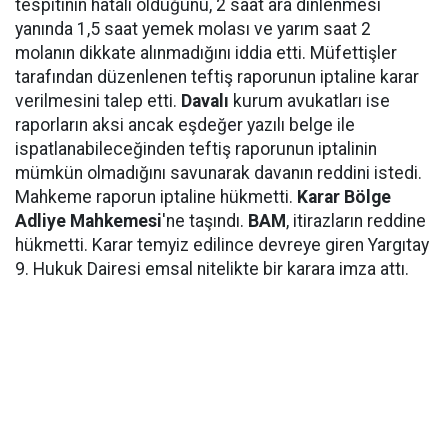
tespitinin hatalı olduğunu, 2 saat ara dinlenmesi
yanında 1,5 saat yemek molası ve yarım saat 2
molanın dikkate alınmadığını iddia etti. Müfettişler
tarafından düzenlenen teftiş raporunun iptaline karar
verilmesini talep etti.
Davalı
kurum avukatları ise
raporların aksi ancak eşdeğer yazılı belge ile
ispatlanabileceğinden teftiş raporunun iptalinin
mümkün olmadığını savunarak davanın reddini istedi.
Mahkeme raporun iptaline hükmetti.
Karar Bölge
Adliye Mahkemesi
'ne taşındı.
BAM
, itirazların reddine
hükmetti. Karar temyiz edilince devreye giren Yargıtay
9. Hukuk Dairesi emsal nitelikte bir karara imza attı.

···

• **Exercise goal**: Should a picture appear among the entries above, omit it and repeat everything else exactly.

• **Solution for this task**:
tespitinin hatalı olduğunu, 2 saat ara dinlenmesi
yanında 1,5 saat yemek molası ve yarım saat 2
molanın dikkate alınmadığını iddia etti. Müfettişler
tarafından düzenlenen teftiş raporunun iptaline karar
verilmesini talep etti.
Davalı
kurum avukatları ise
raporların aksi ancak eşdeğer yazılı belge ile
ispatlanabileceğinden teftiş raporunun iptalinin
mümkün olmadığını savunarak davanın reddini istedi.
Mahkeme raporun iptaline hükmetti.
Karar Bölge
Adliye Mahkemesi
'ne taşındı.
BAM
, itirazların reddine
hükmetti. Karar temyiz edilince devreye giren Yargıtay
9. Hukuk Dairesi emsal nitelikte bir karara imza attı.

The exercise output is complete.